Whither the Fourth and Fifth Amendments?
Do you think the current Immigration and Customs Enforcement (ICE) raids, detentions, and deportations have no effect on peaceful life in America? What about the abduction of people who have done nothing more than look for low-skilled work at a Home Depot parking lot, or who write or say things the president dislikes? “[I]n states and localities without the protection of sanctuary status,” Levy writes, “residents of Latino neighborhoods often fear calling the police even to protect themselves against violence lest the police begin checking citizenship status.” This reluctance extends to seeking medical care for their children and so on. Needless to say, this toxic legal environment also licenses unscrupulous private individuals to blackmail and exploit innocent people.

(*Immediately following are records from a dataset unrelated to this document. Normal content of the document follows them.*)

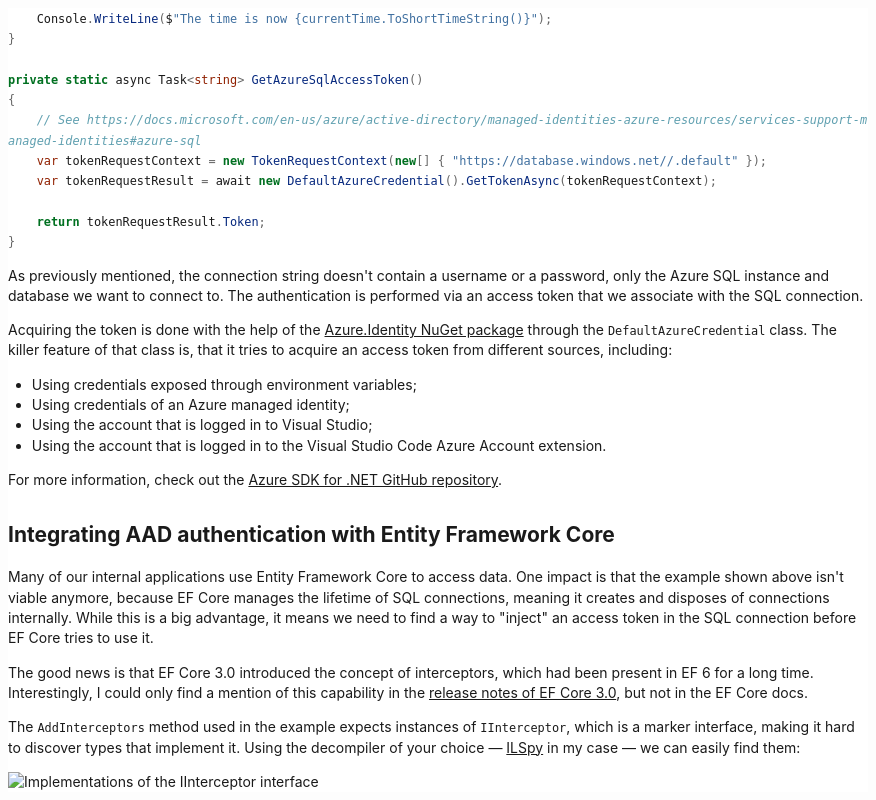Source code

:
 ```csharp
    Console.WriteLine($"The time is now {currentTime.ToShortTimeString()}");
}

private static async Task<string> GetAzureSqlAccessToken()
{
    // See https://docs.microsoft.com/en-us/azure/active-directory/managed-identities-azure-resources/services-support-managed-identities#azure-sql
    var tokenRequestContext = new TokenRequestContext(new[] { "https://database.windows.net//.default" });
    var tokenRequestResult = await new DefaultAzureCredential().GetTokenAsync(tokenRequestContext);

    return tokenRequestResult.Token;
}
```

As previously mentioned, the connection string doesn't contain a username or a password, only the Azure SQL instance and database we want to connect to.
The authentication is performed via an access token that we associate with the SQL connection.

Acquiring the token is done with the help of the [Azure.Identity NuGet package](https://www.nuget.org/packages/Azure.Identity/) through the `DefaultAzureCredential` class.
The killer feature of that class is, that it tries to acquire an access token from different sources, including:

- Using credentials exposed through environment variables;
- Using credentials of an Azure managed identity;
- Using the account that is logged in to Visual Studio;
- Using the account that is logged in to the Visual Studio Code Azure Account extension.

For more information, check out the [Azure SDK for .NET GitHub repository](https://github.com/Azure/azure-sdk-for-net/tree/master/sdk/identity/Azure.Identity).

## Integrating AAD authentication with Entity Framework Core

Many of our internal applications use Entity Framework Core to access data.
One impact is that the example shown above isn't viable anymore, because EF Core manages the lifetime of SQL connections, meaning it creates and disposes of connections internally.
While this is a big advantage, it means we need to find a way to "inject" an access token in the SQL connection before EF Core tries to use it.

The good news is that EF Core 3.0 introduced the concept of interceptors, which had been present in EF 6 for a long time.
Interestingly, I could only find a mention of this capability in the [release notes of EF Core 3.0](https://docs.microsoft.com/en-us/ef/core/what-is-new/ef-core-3.0/#interception-of-database-operations), but not in the EF Core docs.

The `AddInterceptors` method used in the example expects instances of `IInterceptor`, which is a marker interface, making it hard to discover types that implement it.
Using the decompiler of your choice &mdash; [ILSpy](https://github.com/icsharpcode/ILSpy) in my case &mdash; we can easily find them:

![Implementations of the IInterceptor interface](/public/images/posts/2020-07-11-azure-sql-aad-authentication/iinterceptor-implementations.png)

Libertarians compromise themselves and their honorable philosophy when they applaud or merely ignore how “the cruelty, arbitrariness, and militarization of border policing undermine the rule of law within—through the sacrifice of civil liberties within the hundred-mile zone, the authorization of a terrorizing internal police force outside the normal boundaries of law in ICE, the imprisonment of the innocent, and the threat of deportations without due process.”
With few exceptions, Americans have not had to worry about the midnight knock on the door from the secret police or extrajudicial detention and expulsion. Without exaggeration, we can say that Trump’s immigration policy moves us in that direction. The terror police state can happen here.
Congress, you have some laws to repeal.